AIM OF THE EXERCISE = Can you rewrite every non-blank line of all the records below as a Markdown table with the columns "No." and "Line", numbering the rows and leaving the pictures out?

RECORDS FOR THE EXERCISE =
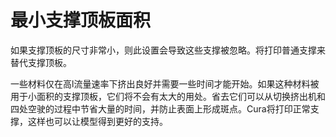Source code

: 最小支撑顶板面积
====
如果支撑顶板的尺寸非常小，则此设置会导致这些支撑被忽略。将打印普通支撑来替代支撑顶板。

一些材料仅在高l流量速率下挤出良好并需要一些时间才能开始。如果这种材料被用于小面积的支撑顶板，它们将不会有太大的用处。省去它们可以从切换挤出机和四处空驶的过程中节省大量的时间，并防止表面上形成斑点。Cura将打印正常支撑，这样也可以让模型得到更好的支持。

EXERCISE SOLUTION =
| No. | Line |
|---|---|
| 1 | Source code |
| 2 | : 最小支撑顶板面积 |
| 3 | ==== |
| 4 | 如果支撑顶板的尺寸非常小，则此设置会导致这些支撑被忽略。将打印普通支撑来替代支撑顶板。 |
| 5 | 一些材料仅在高l流量速率下挤出良好并需要一些时间才能开始。如果这种材料被用于小面积的支撑顶板，它们将不会有太大的用处。省去它们可以从切换挤出机和四处空驶的过程中节省大量的时间，并防止表面上形成斑点。Cura将打印正常支撑，这样也可以让模型得到更好的支持。 |